History of American Sport Climbing


Sport climbing in America has undergone a lifetime of changes during its almost 30 years of existence. What was once considered an ethically questionable practice has not only been widely accepted, but embraced by the climbing community. Sport climbing history is not only a fascinating story—it's unique in that its landmarks remain for our current-day experience. Historical testpieces and groundbreaking routes are accessible to anyone and can be enjoyed by every following generation. It's invaluable to understand the roots of sport climbing history in order to fully appreciate its modern form.

In the early 1980s, a crew of pioneers including the legendary Alan Watts, Chris Jones, and Bill Ramsey scoured Smith Rock State Park for a fresh challenge. During this time, the majority of the aid climbs and cracks had been freed, thus Watt's gaze drifted to the blank faces and stunning aretes that lay in between. Using the much controversial method of rap bolting and hangdogging, Watts created what were likely America's first sport climbs—Watts Tots (5.12b) and Chain Reaction (5.12c)—within a matter of weeks. As the years passed, the introduction of this new routing ethic at Smith laid the foundation for many of America's greatest sport climbing breakthroughs, including the first ascent of To Bolt or Not to Be (America's first 5.14), Scarface (America's first 5.14 climbed by an American), and Just Do It (5.14c).

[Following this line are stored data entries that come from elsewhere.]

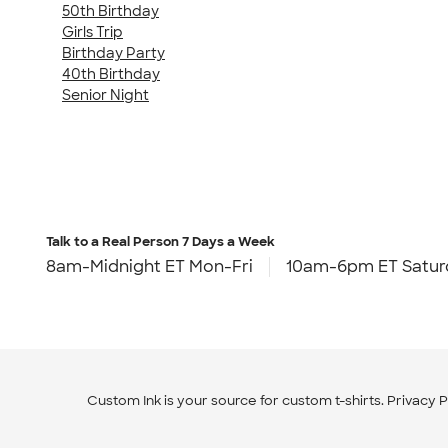
50th Birthday
Girls Trip
Birthday Party
40th Birthday
Senior Night
Talk to a Real Person
7 Days a Week
8am-Midnight ET Mon-Fri
10am-6pm ET Satur
Custom Ink is your source for
custom t-shirts
.
Privacy P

Although Smith Rock was unquestionably the first internationally recognized American sport climbing destination, the practice of bolting routes spread like wildfire throughout the States. Even classic traditional areas such as City of Rocks and Eldorado Canyon began to see sport routes of their own. As respected sport climbing pioneers like Watts, Christian Griffith, and Todd Skinner pushed the community's understanding of ethics, more and more people warmed up to the idea of entirely bolted routes. Sport climbing continued to evolve throughout the mid-90s, moving through debate about not only the practice itself, but also hold manufacturing and even the concept of the "pinkpoint" vs. "redpoint."

Today, American sport climbing is nearly grown up, and while room for debate still exists, common ethical grounds have in large part been found. Increasing enthusiasm has led to a plethora of destinations across a wide array of rock type and landscape that exists in the U.S. From canopy buried sandstone cliffs of the Red River Gorge to the high desert Bighorn limestone of Ten Sleep Canyon and the alpine metamorphic granite of Wizard's Gate, today, American sport climbing is largely defined by its diversity.